In today’s beer culture, it’s easy to find a local craft brewery that offers tours, tastings, and even other fun activities. While many are located in larger cities, some have also begun to see the beauty in placing their beer brewery locations outside the city limits–on farms or in rural areas. Some have even converted old barns or farm buildings to house their beer-making equipment and activities. 

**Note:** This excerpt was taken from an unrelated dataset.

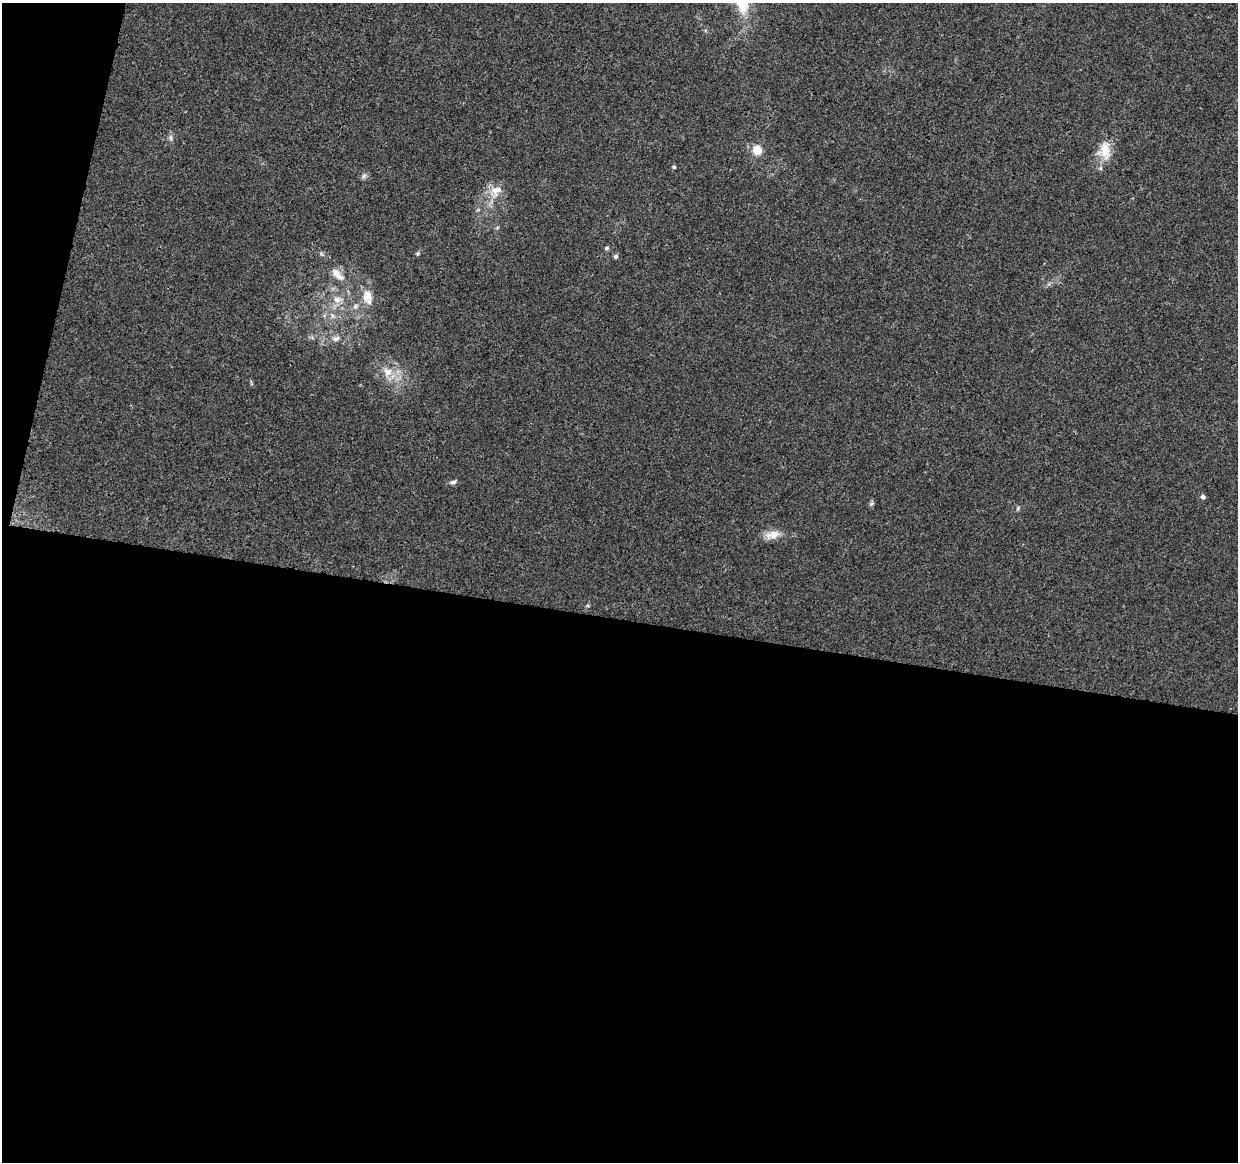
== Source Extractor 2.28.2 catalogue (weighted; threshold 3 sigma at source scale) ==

Once at the brewery, learn the history of beer itself as well as the local history of the particular place and types of beer brewed. See the production lines and hear stories while on the tour. A beer tasting is likely to be on offer, sometimes tapped directly from the tanks to ensure freshness. 

Engage in Beer Tourism

For those hard-core beer lovers, it only makes sense to combine a vacation with the soaking up of all-things-beer. Try visiting these cities that are famous for their beer industries: 

  • Munich, Germany. The originating city for Oktoberfest in 1810 is fabulous–and not only in October. They make beer all year round! While there, enjoy Hofbrauhaus or Augustiner-Bräu beer halls, where it is customary to sing German songs and slam glasses onto the wooden tables. 
  • Pilsen, Czech Republic. Why not visit the country that has (by far) the highest annual per capita beer consumption in the world? They must know something about beer. The origins of the pale golden Pilsner beer (named after the city) began here in 1839, which makes a tour of the Pilsner Urquell Brewery a must-see. 
  • Portland, Oregon, USA. With more than 70 breweries (not counting the suburbs), this is one of the biggest homes of beer in America. Filled with all different varieties of craft beer (like Hair of the Dog), there’s something for every beer lover in the City of Roses. 
  • Tokyo, Japan. In recent years, the beer culture in Asia has begun to grow. This is evidenced by the fact that Tokyo now boasts more than 400 craft breweries and taprooms. When in the city, the quintessential visit is to Popeye (Ryogoku), the famous spot with more than 70 beers on tap!